Image.Classification answers "what's in this image?" and "how similar are these two images?".
Getting labels
The simplest entry point is labels/2. It returns a list of human-readable labels for whatever is most prominent in the image:
iex> puppy = Image.open!("puppy.jpg")
iex> Image.Classification.labels(puppy)
["Blenheim spaniel"]
iex> car = Image.open!("lamborghini.jpg")
iex> Image.Classification.labels(car)
["sports car", "sport car"]Labels come from the model's training dataset (ImageNet-1k for the default ConvNeXt model — 1000 everyday categories). The default minimum confidence threshold is 0.5; adjust with :min_score:
iex> Image.Classification.labels(puppy, min_score: 0.8)
["Blenheim spaniel"]
iex> Image.Classification.labels(puppy, min_score: 0.1)
["Blenheim spaniel", "cocker spaniel", "papillon"]Getting raw predictions with scores
classify/2 returns the full prediction map including scores:
iex> %{predictions: preds} = Image.Classification.classify(puppy)
iex> hd(preds)
%{label: "Blenheim spaniel", score: 0.9327}Computing embeddings
embed/2 returns a 768-dimensional feature vector. Vectors for visually similar images will be close together in this space — useful for "find images like this one" or feeding into a custom classifier.
iex> v1 = Image.Classification.embed(puppy)
iex> v2 = Image.Classification.embed(other_puppy)
# Cosine similarity: closer to 1.0 = more similar
iex> cos_sim = Nx.dot(v1, v2) / (Nx.norm(v1) * Nx.norm(v2)) |> Nx.to_number()
0.97Configuration
The classification serving is autostarted when the :image_vision application starts. To use a larger, more accurate model, set it in config/runtime.exs:
config :image_vision, :classifier,
model: {:hf, "facebook/convnext-large-224-22k-1k"},
featurizer: {:hf, "facebook/convnext-large-224-22k-1k"}The embedder is configured the same way, independently:
config :image_vision, :embedder,
model: {:hf, "facebook/dinov2-large"},
featurizer: {:hf, "facebook/dinov2-large"}Any image classification or image embedding model that Bumblebee can load works as a drop-in replacement — anything from the HuggingFace image-classification or feature-extraction catalogue with a corresponding featurizer. Larger models trade speed and memory for accuracy.

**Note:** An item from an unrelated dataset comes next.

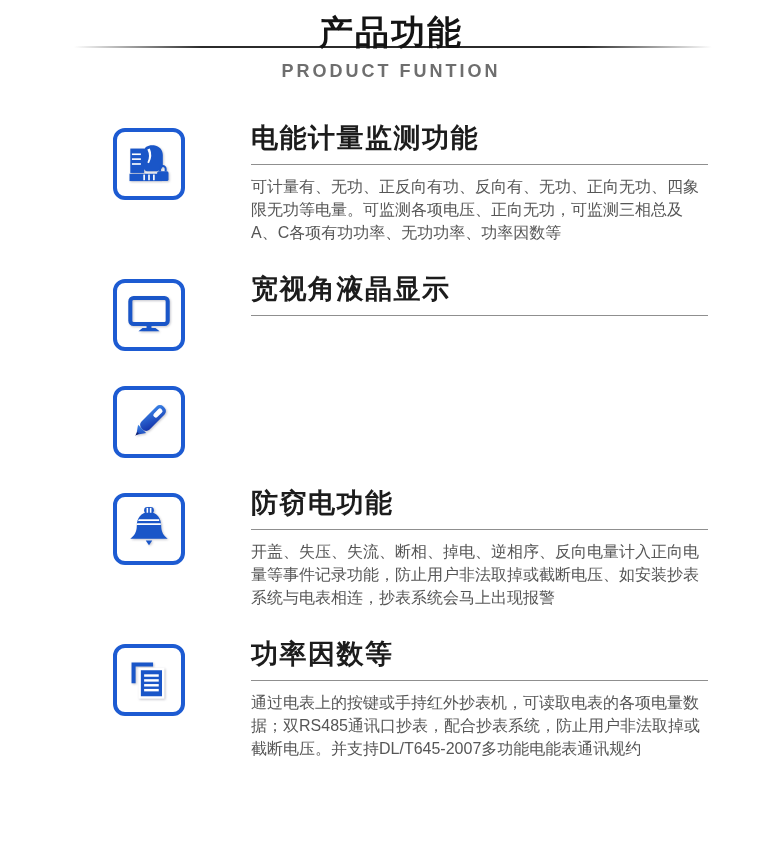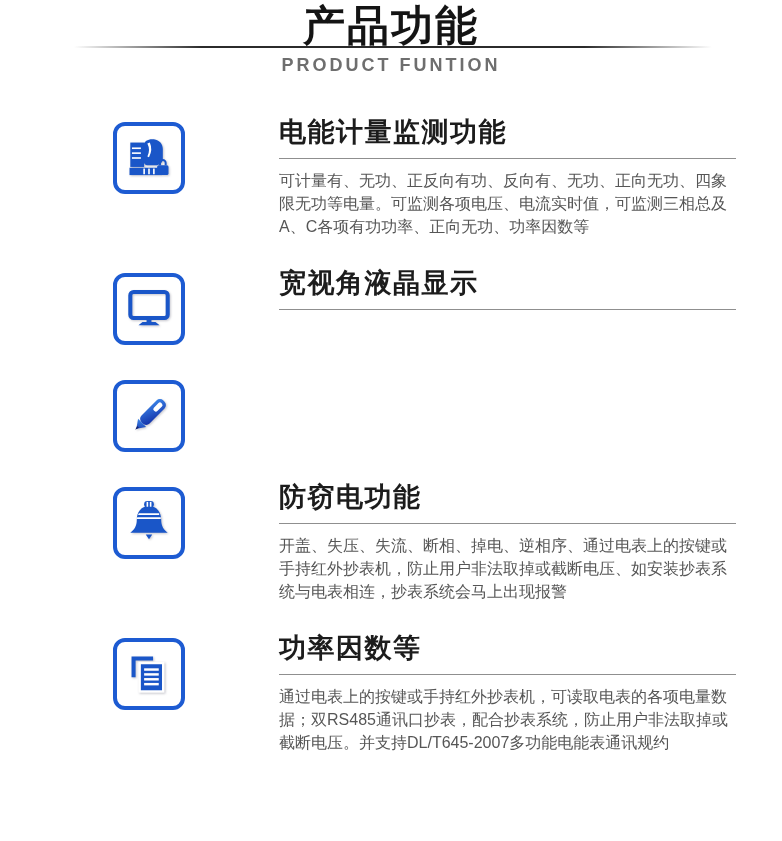"产品功能" .header-title { font-size: 42px -> 34px; margin-top: none -> 6px }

The label set will be whatever the chosen model was trained on — for example, convnext-large-224-22k-1k returns the same 1000 ImageNet labels as the default, while a model fine-tuned on a different dataset returns that dataset's labels.
To manage the serving yourself (e.g. in an umbrella app):
# config/runtime.exs
config :image_vision, :classifier, autostart: false
# application.ex
children = [Image.Classification.classifier()]Configuration changes take effect at application start. After editing config/runtime.exs, restart the application; the new model is downloaded on first call and cached.
To pre-download a configured model so first-call latency is eliminated:
mix image_vision.download_models --classify
Dependencies
Classification requires :bumblebee, :nx, and an Nx backend such as :exla. Add to mix.exs:
{:bumblebee, "~> 0.6"},
{:exla, "~> 0.9"},